Thanks @ptrblck for providing explanation along with example.

As a result, is it true if I say, if we use `nn.TripletMarginLoss`

during training, we shouldn’t use `torch.dist`

during the test time? because during the training phase tensors are multi-dimensional(i.e.,Anchor.shape==Positive.shape==Negative.shape== [batch,N] where batch is the batch size and N is the length of the output vector).

If the above is true? what kind of distance metric I should use during the test time when I have just one Anchor, one Positive and one Negative instance?

Thanks.

@ptrblck I have one more question if it is possible.
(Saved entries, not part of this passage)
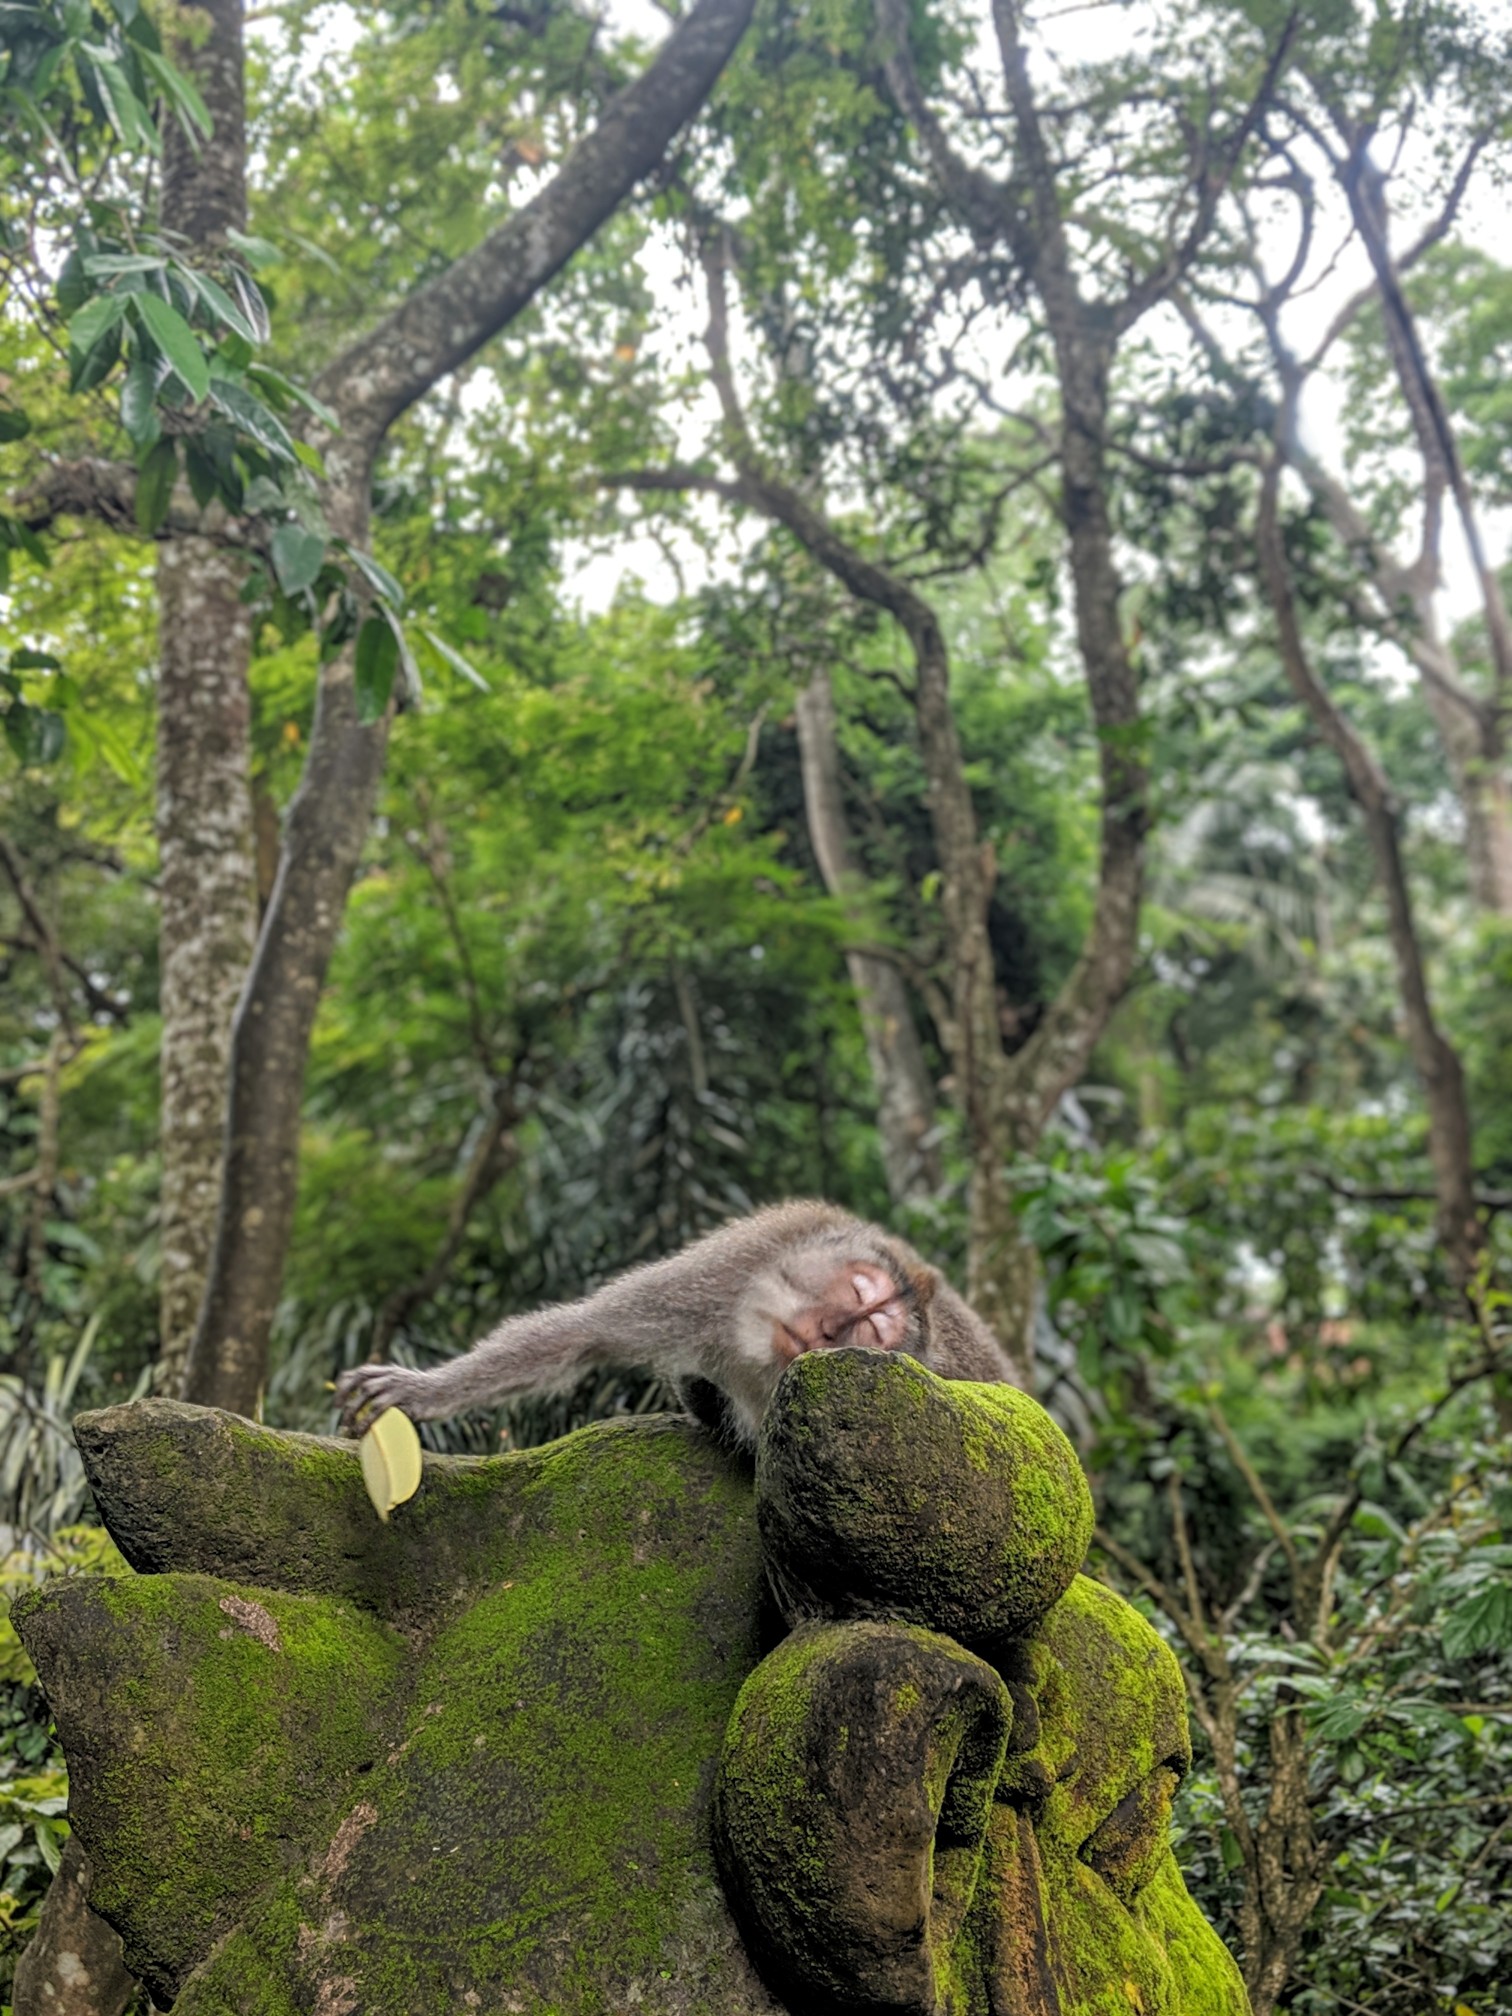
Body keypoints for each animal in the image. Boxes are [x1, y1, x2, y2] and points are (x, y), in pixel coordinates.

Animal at [330, 1193, 1020, 1451]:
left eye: (870, 1335)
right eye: (856, 1292)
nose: (826, 1333)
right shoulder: (733, 1269)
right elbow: (580, 1334)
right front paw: (425, 1390)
I created an object from `nn.TripletMarginLoss`

and in each iteration, I push three embedings as anchor, positive, and negative into this function. Then, I consider the output as the loss for my model. Is it true? or this `nn.TripletMarginLoss`

is just used to obtain the hard triplet?

@ptrblck I tested the below code. It seems that all implementation follow the same function which is different from your example where torch.dist is different from `torch.pairwise_distance`

.

```
a = torch.rand(5,4)
p = torch.rand(5,4)
n = torch.rand(5,4)
triplet_loss = torch.nn.TripletMarginLoss(margin=1,p=2,reduction='none')
triplet = triplet_loss(a,p,n)
print('triplet ',triplet)
print('###')
ap = torch.pairwise_distance(a,p,p=2)
an = torch.pairwise_distance(a,n,p=2)
print(torch.nn.ReLU()(ap-an+1))
print('@@@@@@@@@')
for i in range(a.shape[0]):
ap = torch.dist(a[i,:],p[i,:],p=2)
an = torch.dist(a[i,:],n[i,:],p=2)
print(torch.nn.ReLU()(ap-an+1))
print('!!!!')
ap = (a-p).pow(2).sum(1).sqrt()
an = (a-n).pow(2).sum(1).sqrt()
print(torch.nn.ReLU()(ap-an+1))
```

Yes, that’s correct.

Note the shapes of my input as well as the output and compare it to the manual computation in `out1_manual`

and `out2_manual`

.

If you avoid summing in all dimensions (`out2_manual`

) but instead apply `torch.dist`

in a loop, the formulas should be equal.